The wording of the CBA on general wage increase cannot be interpreted any other way: The CBA increase should be given to all employees "over and above" the amount they are receiving, even if that amount already includes an anniversary increase. Stipulations in a contract must be read together, not in isolation from one another. Clearly then, even if petitioner had already awarded an anniversary increase to its employees, such increase cannot be credited to the "contractual" increase as provided in the CBA, which is considered "separate and distinct."

Petitioner claims that it has been the company practice to offset the anniversary increase with the CBA increase. It however failed to prove such material fact. Company practice, just like any other fact, habits, customs, usage or patterns of conduct must be proven. The offering party must allege and prove specific, repetitive conduct that might constitute evidence of habit,or company practice. Evidently, the pay slips of the four employees do not serve as sufficient proof.

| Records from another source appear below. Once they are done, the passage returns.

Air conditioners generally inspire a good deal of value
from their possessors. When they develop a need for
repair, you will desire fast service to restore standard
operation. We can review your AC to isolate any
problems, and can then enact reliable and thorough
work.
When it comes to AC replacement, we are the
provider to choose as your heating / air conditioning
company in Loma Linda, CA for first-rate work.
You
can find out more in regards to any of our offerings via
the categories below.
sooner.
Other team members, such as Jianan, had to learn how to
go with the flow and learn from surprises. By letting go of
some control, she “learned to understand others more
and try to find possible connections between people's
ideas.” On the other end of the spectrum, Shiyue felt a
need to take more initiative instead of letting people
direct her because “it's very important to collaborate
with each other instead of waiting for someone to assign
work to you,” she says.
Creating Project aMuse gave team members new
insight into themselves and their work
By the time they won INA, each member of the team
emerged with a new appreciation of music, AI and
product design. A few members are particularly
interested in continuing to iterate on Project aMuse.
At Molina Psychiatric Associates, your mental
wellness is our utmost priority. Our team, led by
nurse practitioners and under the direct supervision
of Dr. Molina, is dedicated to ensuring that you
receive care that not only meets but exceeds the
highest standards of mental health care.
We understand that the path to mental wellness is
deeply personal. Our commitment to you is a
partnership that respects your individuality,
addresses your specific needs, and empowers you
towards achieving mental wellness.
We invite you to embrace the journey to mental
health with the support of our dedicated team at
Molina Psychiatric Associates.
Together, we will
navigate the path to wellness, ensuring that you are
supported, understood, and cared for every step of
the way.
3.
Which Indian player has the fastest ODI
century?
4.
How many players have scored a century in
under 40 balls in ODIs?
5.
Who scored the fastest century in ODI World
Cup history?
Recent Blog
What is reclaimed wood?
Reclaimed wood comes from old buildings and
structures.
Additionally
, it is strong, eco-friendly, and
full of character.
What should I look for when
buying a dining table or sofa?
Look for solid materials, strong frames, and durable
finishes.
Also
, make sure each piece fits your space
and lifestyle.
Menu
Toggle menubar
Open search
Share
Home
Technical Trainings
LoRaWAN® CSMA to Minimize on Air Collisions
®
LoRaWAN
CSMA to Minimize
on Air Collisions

Petitioners excuse in not providing a shuttle service to its employees is unacceptable. In fact, it can hardly be considered as an excuse. Petitioner simply says that it is difficult to implement the provision. It relies on the fact that "no time element is explicitly stated in the CBA within which to fulfill the undertaking." We cannot allow petitioner to dillydally in complying with its obligation and take undue advantage of the fact that no period is provided in the CBA. Petitioner should recondition the company vehicle at once, lest it be charged with and found guilty of unfair labor practice.

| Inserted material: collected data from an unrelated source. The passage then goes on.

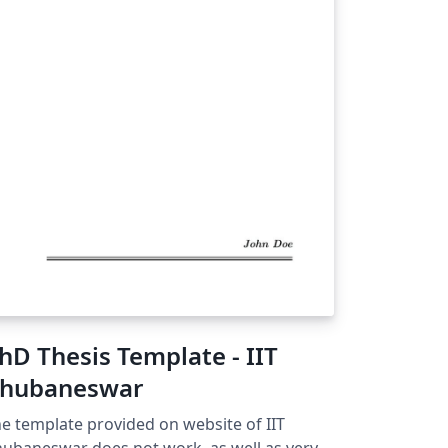
hD Thesis Template - IIT
hubaneswar
e template provided on website of IIT
ubaneswar does not work, as well as very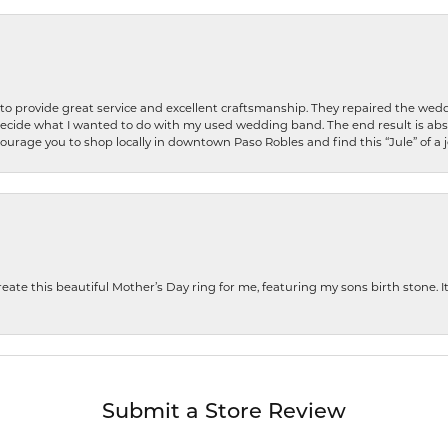
o provide great service and excellent craftsmanship. They repaired the weddi
decide what I wanted to do with my used wedding band. The end result is abso
encourage you to shop locally in downtown Paso Robles and find this “Jule” of a 
te this beautiful Mother’s Day ring for me, featuring my sons birth stone. It i
Submit a Store Review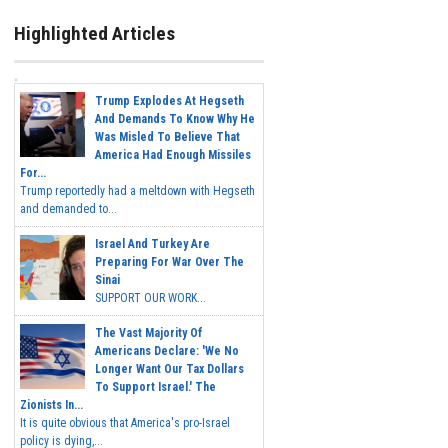
Highlighted Articles
Trump Explodes At Hegseth
And Demands To Know Why He
Was Misled To Believe That
America Had Enough Missiles
For...
Trump reportedly had a meltdown with Hegseth
and demanded to...
Israel And Turkey Are
Preparing For War Over The
Sinai
SUPPORT OUR WORK...
The Vast Majority Of
Americans Declare: 'We No
Longer Want Our Tax Dollars
To Support Israel.' The
Zionists In...
It is quite obvious that America's pro-Israel
policy is dying,...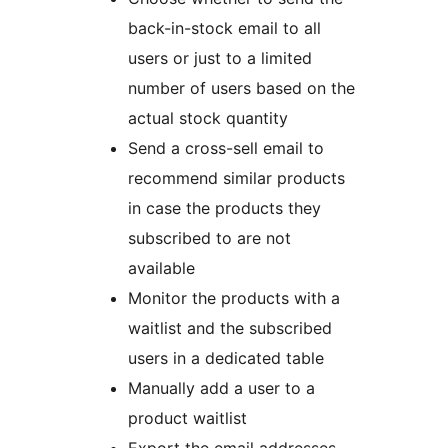
back-in-stock email to all
users or just to a limited
number of users based on the
actual stock quantity
Send a cross-sell email to
recommend similar products
in case the products they
subscribed to are not
available
Monitor the products with a
waitlist and the subscribed
users in a dedicated table
Manually add a user to a
product waitlist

Petitioner gave a narrow construction to the wording of the CBA when it denied (a) reimbursement for the first-aid medicines taken by Rodrigo Solitario when he was injured during the company sportsfest and the transportation cost incurred by Alberto Guevara and Job Canizares in going to the hospital, (b) payment of the wages of certain employees during the time they spent at the grievance meetings, and (c) payment of the employees wages during the brownout that occurred on July 25, 2002. As previously stated, the CBA must be construed liberally rather than narrowly and technically.

We likewise agree with the CA on the issue of nonpayment of the time-off for attending grievance meetings. The intention of the parties is obviously to compensate the employees for the time that they spend in a grievance meeting as the CBA provision categorically states that the company will pay the employee "a paid time-off for handling of grievances, investigations, labor-management conferences." It does not make a qualification that such meeting should be held during office hours or within the company premises.

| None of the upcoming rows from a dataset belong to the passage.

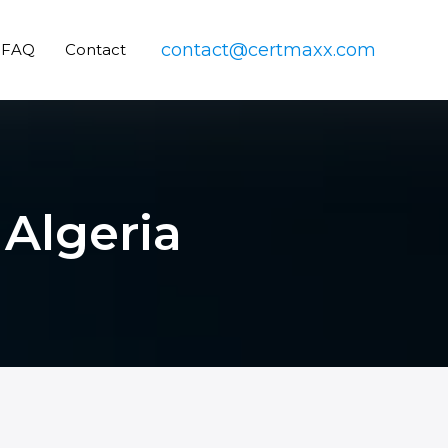
contact@certmaxx.com
FAQ
Contact
 Algeria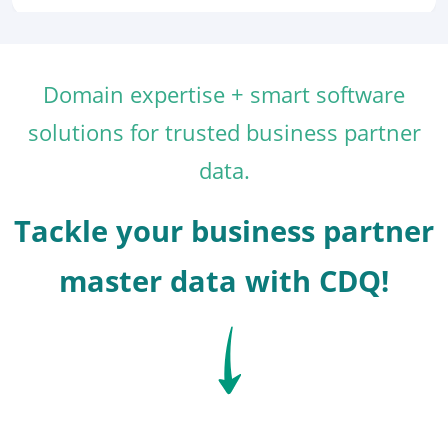
Domain expertise + smart software
solutions for trusted business partner
data.
Tackle your business partner
master data with CDQ!
SVG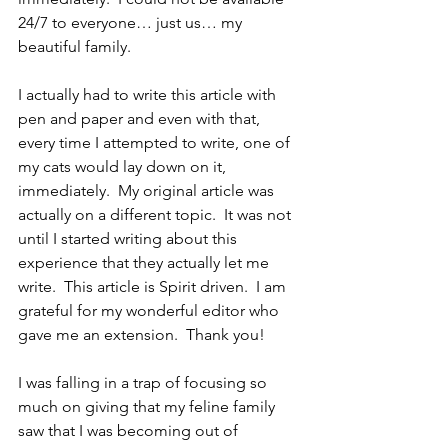
24/7 to everyone… just us… my 
beautiful family.
I actually had to write this article with 
pen and paper and even with that, 
every time I attempted to write, one of 
my cats would lay down on it, 
immediately.  My original article was 
actually on a different topic.  It was not 
until I started writing about this 
experience that they actually let me 
write.  This article is Spirit driven.  I am 
grateful for my wonderful editor who 
gave me an extension.  Thank you!
I was falling in a trap of focusing so 
much on giving that my feline family 
saw that I was becoming out of 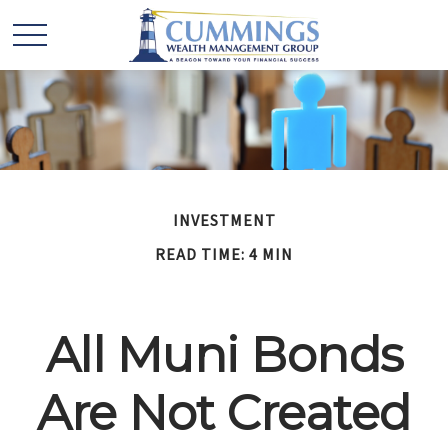
INVESTMENT
READ TIME: 4 MIN
All Muni Bonds
Are Not Created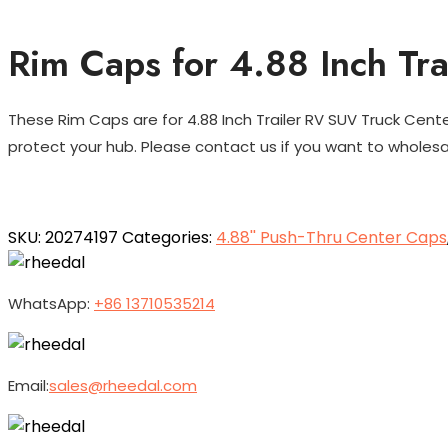
Rim Caps for 4.88 Inch Tr
These Rim Caps are for 4.88 Inch Trailer RV SUV Truck Cent
protect your hub. Please contact us if you want to wholes
SKU:
20274197
Categories:
4.88'' Push-Thru Center Caps
WhatsApp:
+86 13710535214
Email:
sales@rheedal.com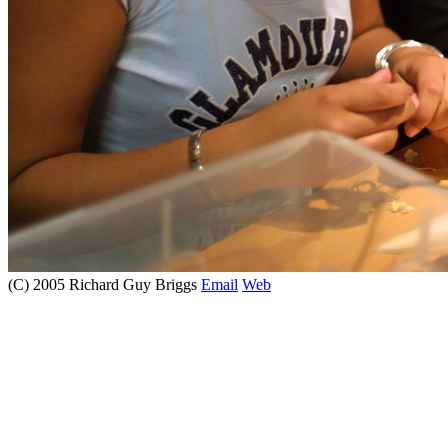
(C) 2005 Richard Guy Briggs
Email
Web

On the issue of contracting-out labor, we sustain the CA. Petitioner, in effect, admits having hired "temporary" employees, but it maintains that it was an exercise of management prerogative, necessitated by the increase in demand for its product.

Indeed, jurisprudence recognizes the right to exercise management prerogative. Labor laws also discourage interference with an employer's judgment in the conduct of its business. For this reason, the Court often declines to interfere in legitimate business decisions of employers. The law must protect not only the welfare of employees, but also the right of employers.However, the exercise of management prerogative is not unlimited. Managerial prerogatives are subject to limitations provided by law, collective bargaining agreements, and general principles of fair play and justice.

The implementation of the COLA under Wage Order No. RBIII-10 across the board, which only lasted for less than a year, cannot be considered as having been practiced "over a long period of time." While it is true that jurisprudence has not laid down any rule requiring a specific minimum number of years in order for a practice to be considered as a voluntary act of the employer, under existing jurisprudence on this matter, an act carried out within less than a year would certainly not qualify as such. Hence, the withdrawal of the COLA Wage Order No. RBIII-10 from the salaries of non-minimum wage earners did not amount to a "diminution of benefits" under the law.

Hence, the order for petitioner to continue implementing Wage Order No. RBIII-10 and 11 across the board is SET ASIDE.